In 1990, Chilaiditi first reported the abnormal sign of the transverse colon interposed between the liver and right diaphragm using early roentgenology, and this phenomenon was therefore named eponymously8. In the present study, CS was seen in three of the seven cases of LOPD (43%), much higher than the frequency of approximately 0.25–0.28% in the general population27.
Although diaphragm weakness, one of the major risk factors of CS, was usually detected in NMD, especially in the advanced phase, few studies have evaluated the prevalence of CS in NMD. Our search only revealed investigations of CS in Duchenne muscular dystrophy (DMD), with a prevalence of 6.2%28, and myotonic dystrophy type 1 (DM1), with a prevalence of 12.5%29. The prevalence of NPPV use was not mentioned in either of those studies.
The reason for the prevalence of CS being much higher in LOPD than in healthy groups, or even in NMD with similarly impaired respiratory muscles, remains unclear because we did not compare CS between LOPD and other NMDs. One possible reason is that the intestine in patients with LOPD may be more easily interposed into the hepatodiaphragmatic space because of the increased elasticity of the intestines, following a gradual accumulation of glycogen in the smooth muscles of the intestines4–6. Also, considering the diaphragm was usually more severely affected in DMD than in LOPD, the high prevalence of CS in LOPD in the present study may be associated with the higher severity of the enrolled patients.
Causes of CS are mainly classified as follows30–31:
i) huge colon or abnormally increased intestinal gas; or ii) floating colon;
Diaphragmatic factor: i) high diaphragmatic position due to muscle atrophy or degeneration; ii) diaphragmatic paresis due to diaphragmatic nerve distress; or iii) changing pressure in the thorax or dilation of the inferior thoracic aperture; and
i) dropping liver; ii) liver atrophy; iii) ligament weakness; or iv) adhesion of the liver.
CS can thus be caused by abnormalities of the liver, colon or right hemidiaphragm.
In comparing risk factors between CS and non-CS groups of LOPD patients, the severity of atrophy and fat infiltration in the right diaphragm, and the frequencies of an abnormal position of the right diaphragm, liver under the left diaphragm, and abnormally dilated bowel were all significantly higher in patients with CS. Those findings may indicate an elevated position of the right diaphragm and lowered position of the liver could widen the hepatodiaphragmatic space, and the dilated intestinal bowel could be more easily interposed into this space.

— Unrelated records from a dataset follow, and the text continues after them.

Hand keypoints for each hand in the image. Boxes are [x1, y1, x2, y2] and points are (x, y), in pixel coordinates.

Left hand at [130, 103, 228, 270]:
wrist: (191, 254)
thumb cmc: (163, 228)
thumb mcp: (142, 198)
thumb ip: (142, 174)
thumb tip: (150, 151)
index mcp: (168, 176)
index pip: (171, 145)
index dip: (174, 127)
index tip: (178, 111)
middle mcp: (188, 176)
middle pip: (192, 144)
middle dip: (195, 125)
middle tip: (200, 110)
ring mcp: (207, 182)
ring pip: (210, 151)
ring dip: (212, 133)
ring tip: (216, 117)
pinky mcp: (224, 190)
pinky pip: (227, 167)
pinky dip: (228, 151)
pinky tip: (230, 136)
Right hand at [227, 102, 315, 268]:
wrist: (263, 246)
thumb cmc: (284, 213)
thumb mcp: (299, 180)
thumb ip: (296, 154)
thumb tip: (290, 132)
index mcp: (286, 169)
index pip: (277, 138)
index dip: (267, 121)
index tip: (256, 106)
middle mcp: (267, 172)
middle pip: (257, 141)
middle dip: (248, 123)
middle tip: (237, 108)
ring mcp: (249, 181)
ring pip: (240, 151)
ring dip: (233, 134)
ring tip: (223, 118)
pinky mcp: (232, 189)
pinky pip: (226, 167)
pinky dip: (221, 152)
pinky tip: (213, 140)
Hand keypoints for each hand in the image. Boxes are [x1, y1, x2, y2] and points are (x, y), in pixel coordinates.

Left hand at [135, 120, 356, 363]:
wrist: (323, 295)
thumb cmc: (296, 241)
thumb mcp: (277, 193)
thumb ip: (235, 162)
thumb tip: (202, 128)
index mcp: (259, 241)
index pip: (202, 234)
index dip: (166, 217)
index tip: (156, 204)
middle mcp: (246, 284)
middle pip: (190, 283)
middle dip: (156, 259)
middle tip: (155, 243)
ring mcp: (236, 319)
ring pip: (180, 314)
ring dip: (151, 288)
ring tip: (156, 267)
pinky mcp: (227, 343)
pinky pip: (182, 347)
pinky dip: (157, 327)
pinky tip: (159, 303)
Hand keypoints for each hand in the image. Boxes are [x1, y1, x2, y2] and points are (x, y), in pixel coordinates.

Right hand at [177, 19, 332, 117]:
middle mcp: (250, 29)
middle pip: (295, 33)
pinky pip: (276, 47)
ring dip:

On the other hand, LBM, TFW, and BMI tended to be higher in the CS group than in the non-CS group, although the differences were not significant. Accumulation of visceral fat around the liver widens the hepatodiaphragmatic space, and may allow easier interposition of the intestine32. In the present study, all subjects showed advanced-stage disease and visceral fat accumulation in each group may have been similar, contributing to the lack of significant difference between groups.

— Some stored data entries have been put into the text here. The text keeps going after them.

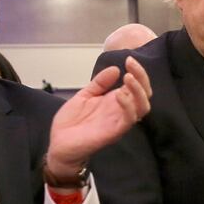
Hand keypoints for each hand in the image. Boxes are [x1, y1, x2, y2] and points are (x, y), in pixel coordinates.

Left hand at [46, 56, 151, 178]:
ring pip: (142, 107)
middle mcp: (121, 111)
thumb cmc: (71, 122)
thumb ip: (100, 83)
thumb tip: (115, 68)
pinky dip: (128, 106)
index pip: (137, 86)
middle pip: (144, 95)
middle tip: (131, 65)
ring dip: (138, 91)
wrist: (58, 144)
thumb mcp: (85, 95)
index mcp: (116, 101)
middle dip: (142, 78)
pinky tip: (119, 94)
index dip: (138, 72)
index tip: (129, 59)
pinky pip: (128, 120)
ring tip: (128, 78)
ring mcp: (119, 122)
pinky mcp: (114, 132)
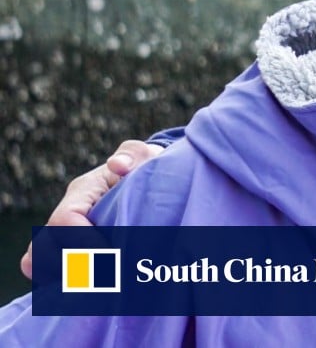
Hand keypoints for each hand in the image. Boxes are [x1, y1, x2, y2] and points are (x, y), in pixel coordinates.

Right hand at [20, 140, 164, 278]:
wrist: (146, 176)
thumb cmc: (146, 166)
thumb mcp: (144, 157)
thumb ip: (133, 156)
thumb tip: (118, 165)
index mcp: (80, 192)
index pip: (64, 222)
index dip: (83, 243)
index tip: (114, 255)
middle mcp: (66, 216)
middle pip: (40, 250)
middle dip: (71, 266)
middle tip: (108, 274)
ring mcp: (65, 236)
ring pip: (42, 266)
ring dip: (69, 278)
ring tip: (104, 282)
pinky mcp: (72, 252)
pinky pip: (56, 276)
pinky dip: (73, 285)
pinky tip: (103, 288)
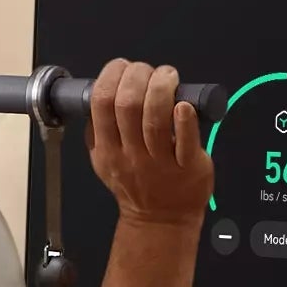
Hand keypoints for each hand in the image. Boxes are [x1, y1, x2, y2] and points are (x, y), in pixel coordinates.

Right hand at [84, 60, 206, 228]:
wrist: (160, 220)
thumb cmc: (135, 185)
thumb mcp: (103, 162)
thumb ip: (97, 132)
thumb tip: (100, 94)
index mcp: (108, 149)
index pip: (102, 102)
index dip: (112, 75)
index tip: (123, 67)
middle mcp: (132, 154)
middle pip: (128, 105)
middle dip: (138, 76)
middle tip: (150, 71)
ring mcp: (161, 162)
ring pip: (155, 118)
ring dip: (161, 88)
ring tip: (168, 77)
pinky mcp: (189, 167)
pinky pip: (186, 141)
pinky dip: (185, 119)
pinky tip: (184, 105)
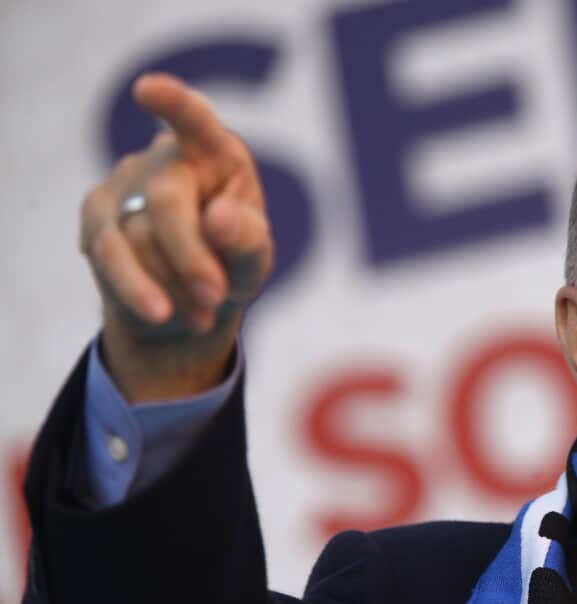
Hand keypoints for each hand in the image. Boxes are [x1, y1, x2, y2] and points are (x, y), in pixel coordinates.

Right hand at [80, 73, 271, 402]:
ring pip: (134, 237)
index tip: (147, 89)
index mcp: (216, 153)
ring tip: (203, 315)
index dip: (173, 104)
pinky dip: (139, 291)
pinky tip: (164, 310)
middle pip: (166, 201)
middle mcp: (163, 158)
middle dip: (192, 258)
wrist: (191, 301)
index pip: (195, 121)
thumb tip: (218, 219)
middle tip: (216, 297)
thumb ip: (247, 240)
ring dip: (170, 285)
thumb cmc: (233, 262)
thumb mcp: (255, 258)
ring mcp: (123, 182)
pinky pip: (109, 257)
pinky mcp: (95, 216)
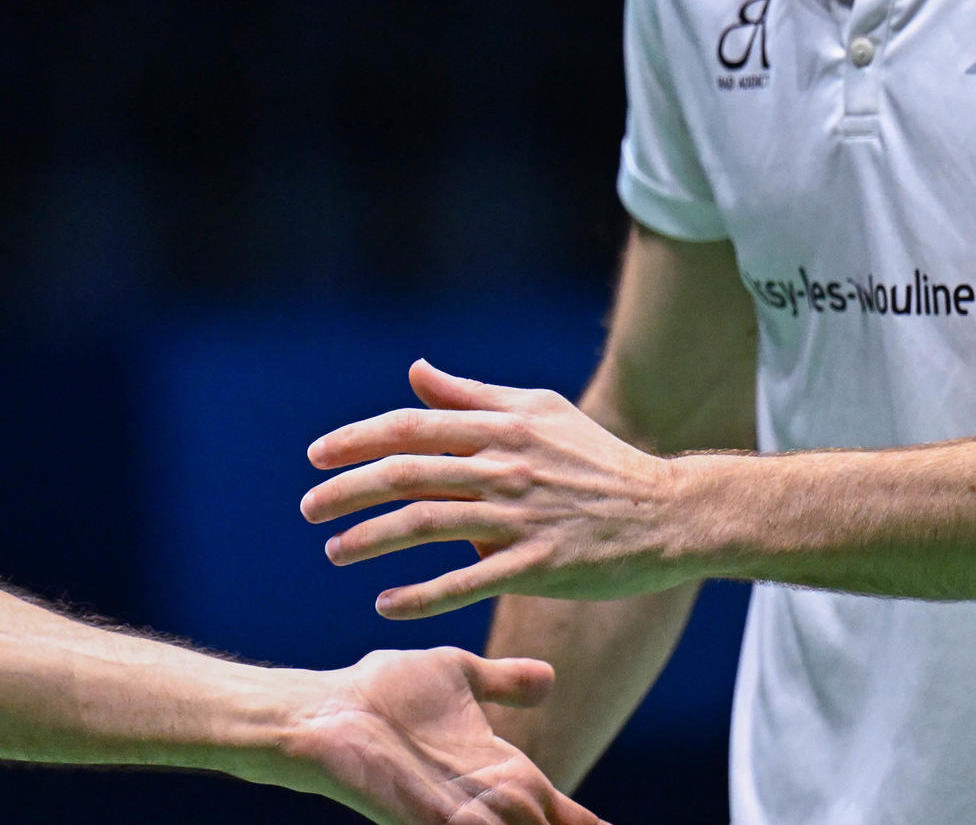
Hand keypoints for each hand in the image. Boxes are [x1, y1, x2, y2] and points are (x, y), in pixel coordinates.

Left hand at [271, 646, 608, 824]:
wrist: (328, 708)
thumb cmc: (383, 692)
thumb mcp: (458, 675)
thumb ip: (504, 682)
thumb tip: (550, 678)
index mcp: (500, 770)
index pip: (560, 811)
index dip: (585, 823)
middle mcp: (486, 801)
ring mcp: (457, 816)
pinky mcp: (427, 821)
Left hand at [302, 360, 699, 620]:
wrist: (667, 512)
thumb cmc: (598, 459)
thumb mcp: (538, 410)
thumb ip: (471, 396)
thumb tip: (414, 372)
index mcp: (501, 425)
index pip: (411, 427)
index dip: (357, 440)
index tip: (317, 457)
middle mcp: (505, 466)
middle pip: (407, 473)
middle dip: (347, 491)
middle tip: (308, 509)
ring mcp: (521, 516)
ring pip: (427, 524)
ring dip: (371, 539)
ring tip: (333, 553)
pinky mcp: (538, 564)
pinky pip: (468, 581)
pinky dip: (422, 594)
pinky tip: (385, 603)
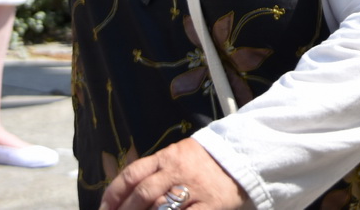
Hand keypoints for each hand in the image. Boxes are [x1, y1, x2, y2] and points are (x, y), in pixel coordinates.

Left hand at [101, 140, 246, 209]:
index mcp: (168, 156)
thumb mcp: (180, 155)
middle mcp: (178, 171)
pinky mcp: (211, 204)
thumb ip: (155, 170)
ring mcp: (195, 188)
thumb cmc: (207, 161)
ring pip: (161, 208)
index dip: (113, 194)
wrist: (246, 156)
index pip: (132, 174)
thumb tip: (125, 193)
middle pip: (143, 193)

Interestingly, NPPV resulting in aerophagia did not differ significantly between groups, despite being a known risk factor for CS 10. In terms of bowel dilation as a bowel factor for CS, NPPV was estimated to more easily result in development of CS compared to TPPV, because of the continuous entry of air into the stomach 21. In the present study, Patients 1 and 4, as non-CS patients with NPPV, suffered chronic recurring spontaneous pneumothorax. The left chronic hemopneumothorax in Patient 1 and right non-functional lung after recurrent pneumothorax in Patient 4 led to the mediastinum shifting rightward in both cases (Figure 4). Mediastinal shift to the right led to decreased space between the right diaphragm and liver, and may have thus prevented development of CS in these patients.

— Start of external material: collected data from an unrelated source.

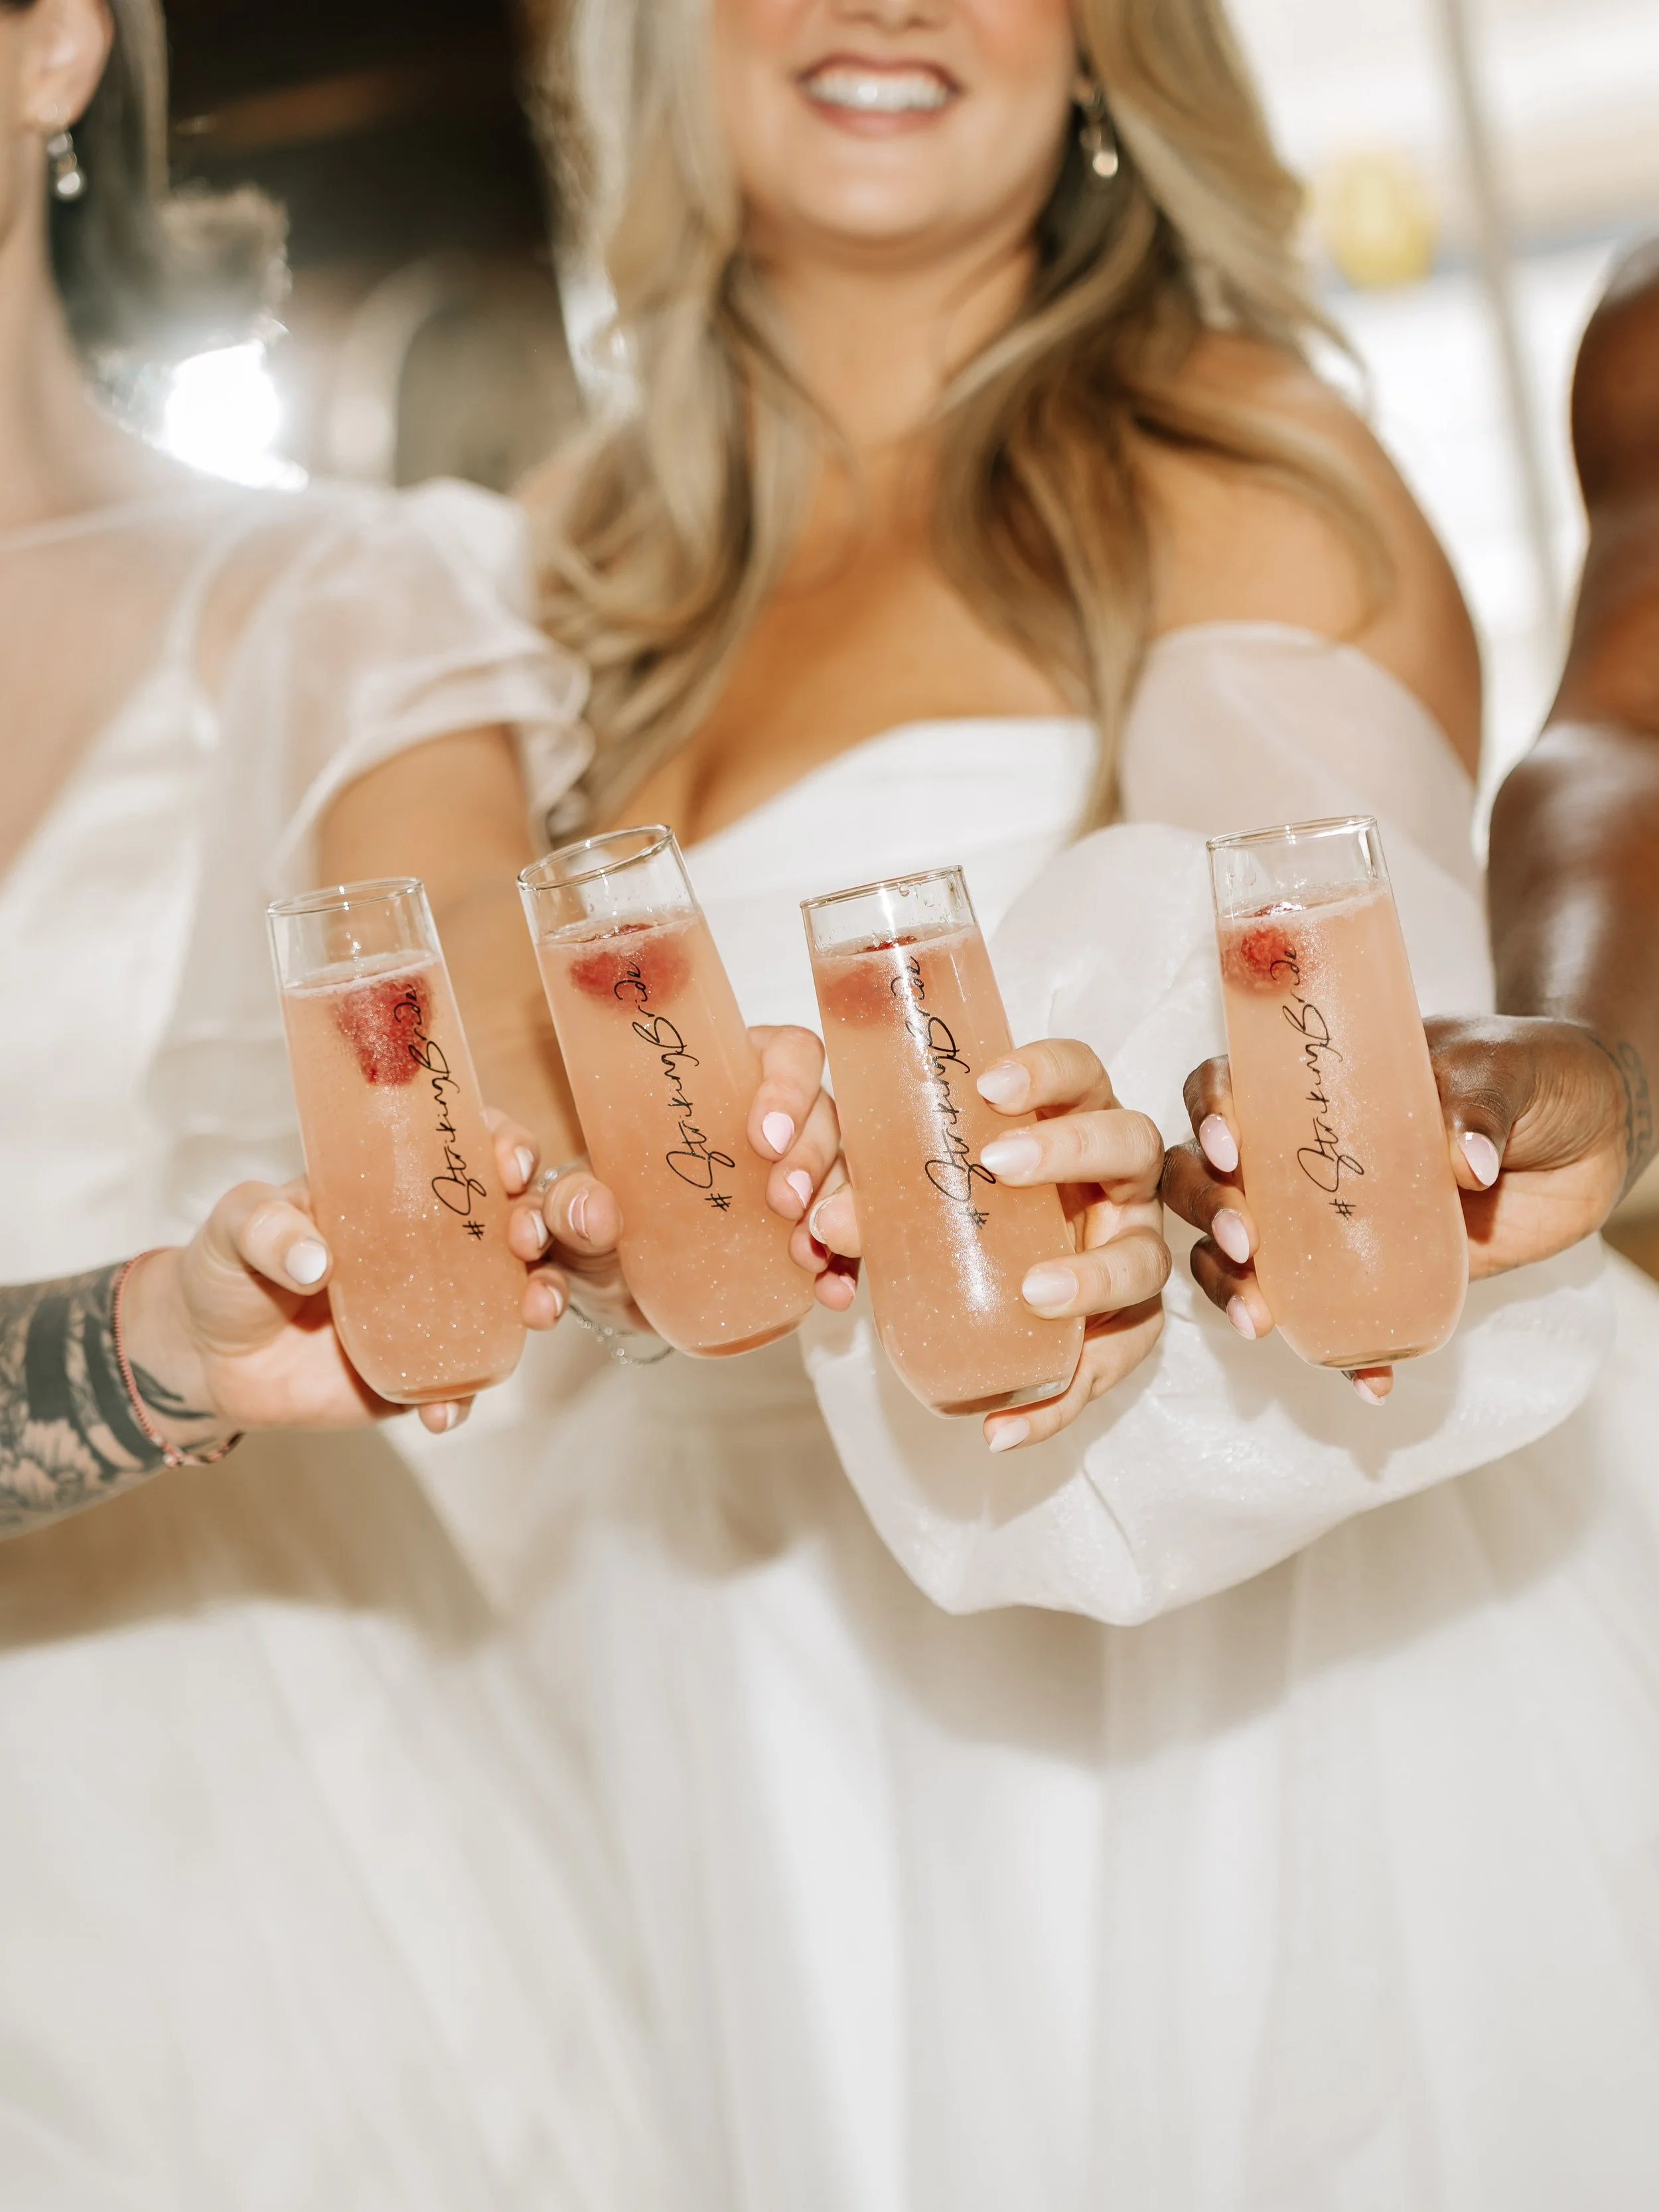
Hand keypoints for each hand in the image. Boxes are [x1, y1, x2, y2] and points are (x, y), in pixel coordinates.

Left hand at [131, 1115, 568, 1443]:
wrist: (208, 1358)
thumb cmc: (225, 1269)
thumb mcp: (234, 1227)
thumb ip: (267, 1228)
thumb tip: (316, 1260)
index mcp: (397, 1188)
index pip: (469, 1151)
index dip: (505, 1147)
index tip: (508, 1161)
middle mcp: (433, 1244)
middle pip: (514, 1220)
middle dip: (541, 1223)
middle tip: (525, 1237)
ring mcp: (436, 1307)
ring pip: (514, 1296)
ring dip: (539, 1298)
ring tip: (533, 1312)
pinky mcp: (422, 1369)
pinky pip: (463, 1382)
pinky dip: (462, 1397)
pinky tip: (441, 1410)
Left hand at [533, 1024, 854, 1331]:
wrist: (620, 1280)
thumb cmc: (608, 1209)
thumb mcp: (574, 1200)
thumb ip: (571, 1201)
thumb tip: (595, 1212)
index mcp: (733, 1077)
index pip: (789, 1053)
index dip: (789, 1085)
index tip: (763, 1136)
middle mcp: (782, 1120)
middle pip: (827, 1116)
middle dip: (814, 1158)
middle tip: (784, 1202)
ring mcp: (805, 1176)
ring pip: (847, 1174)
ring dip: (839, 1209)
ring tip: (808, 1250)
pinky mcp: (812, 1231)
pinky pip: (847, 1241)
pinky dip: (846, 1265)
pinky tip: (832, 1290)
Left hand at [811, 1039, 1169, 1450]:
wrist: (1007, 1280)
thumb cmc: (972, 1209)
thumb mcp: (927, 1191)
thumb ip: (881, 1194)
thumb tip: (824, 1221)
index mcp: (1075, 1121)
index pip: (1080, 1073)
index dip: (1048, 1069)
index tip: (990, 1086)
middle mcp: (1119, 1182)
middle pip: (1130, 1146)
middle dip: (1072, 1150)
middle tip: (1002, 1166)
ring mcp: (1130, 1252)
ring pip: (1142, 1260)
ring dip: (1092, 1276)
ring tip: (1035, 1294)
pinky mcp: (1127, 1328)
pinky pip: (1107, 1367)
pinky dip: (1056, 1401)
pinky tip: (1001, 1428)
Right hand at [1161, 1015, 1635, 1403]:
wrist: (1592, 1133)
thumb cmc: (1533, 1072)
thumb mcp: (1505, 1066)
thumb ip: (1479, 1100)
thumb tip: (1468, 1162)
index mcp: (1313, 1082)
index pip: (1227, 1087)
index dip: (1208, 1114)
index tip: (1231, 1148)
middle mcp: (1300, 1150)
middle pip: (1206, 1177)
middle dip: (1207, 1212)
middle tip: (1244, 1239)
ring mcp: (1327, 1219)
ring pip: (1239, 1253)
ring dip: (1232, 1287)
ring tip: (1260, 1320)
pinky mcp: (1373, 1275)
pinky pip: (1333, 1322)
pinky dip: (1341, 1356)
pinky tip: (1368, 1381)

A number of limitations to this study should be considered. First, the number of subjects was quite small, because of the low prevalence of LOPD. Second, CS was not compared with other NMDs in the present study, and the high prevalence of CS in LOPD compared to other NMDs could have resulted from simple differences in clinical stage. Further investigation to clarify the prevalence of CS in each NMD and compare risk factors between diseases is warranted.
The routine evaluation of CXR should also play an important role in ruling out CS in patients with LOPD. If CS is suspected, further delineation of the liver and diaphragm by CT and referral to a gastroenterologist for further management and follow-up may be worth recommending. Preventing the risks associated with CS requires physician awareness and screening using at least CXR and CT to detect patients with CS.